19 August 2011

Raketen aus Gazastreifen treffen israelische Stadt

Nach der tödlichen Anschlagsserie nahe dem südisraelischen Badeort Eilat am Donnerstag sind am Freitagmorgen erneut zwei Raketen aus dem Gazastreifen auf Israel abgefeuert worden. Das erste Geschoß sei im Süden Israels in der Stadt Ashdod eingeschlagen und habe keine Schäden angerichtet, sagte eine Polizeisprecherin. Durch eine zweite Rakete sei aber eine Person schwer verletzt worden.

Eine weitere Person sei ebenfalls verletzt worden, sagte die Sprecherin. Nach Armeeangaben wurden in der Nacht insgesamt rund ein Dutzend Raketen auf Israel abgefeuert.

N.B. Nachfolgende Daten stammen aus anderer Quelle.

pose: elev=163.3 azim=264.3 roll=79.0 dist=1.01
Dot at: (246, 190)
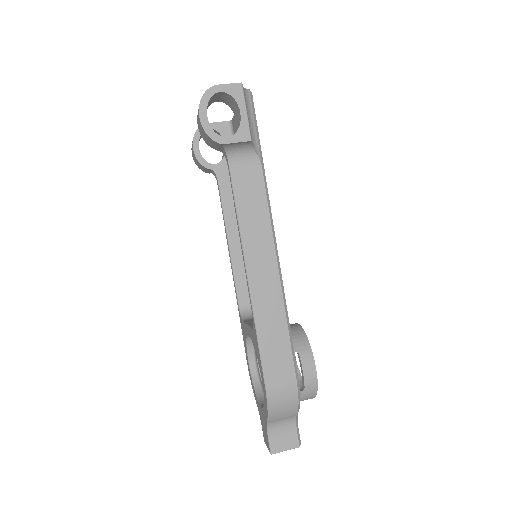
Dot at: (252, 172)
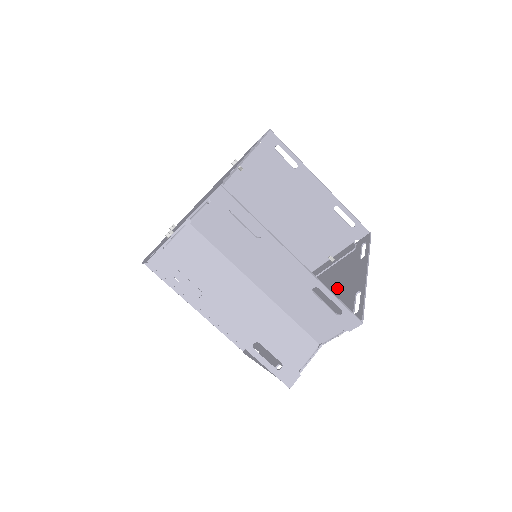
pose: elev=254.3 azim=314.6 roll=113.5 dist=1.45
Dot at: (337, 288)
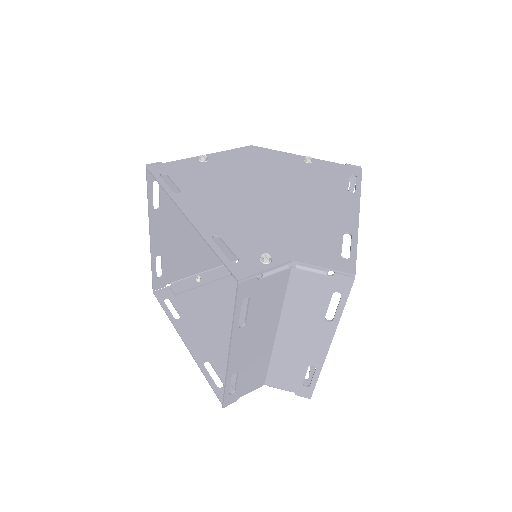
Dot at: occluded
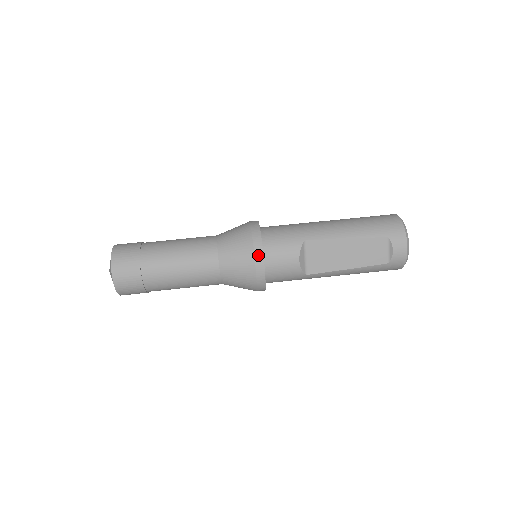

Wie schon in der Nacht zum Donnerstag hatte die israelische Armee zuvor mehrere Luftangriffe auf den Gazastreifen geflogen. Dabei wurden in dem von der radikalislamischen Hamas kontrollierten Palästinensergebiet sieben Menschen getötet. Mit den Luftangriffen reagierte die israelische Armee auf eine tödliche Anschlagsserie nahe Eilat, bei der am Donnerstag acht Menschen ums Leben gekommen waren. Für die Taten machte Israel das palästinensische Volkswiderstandskomitee verantwortlich.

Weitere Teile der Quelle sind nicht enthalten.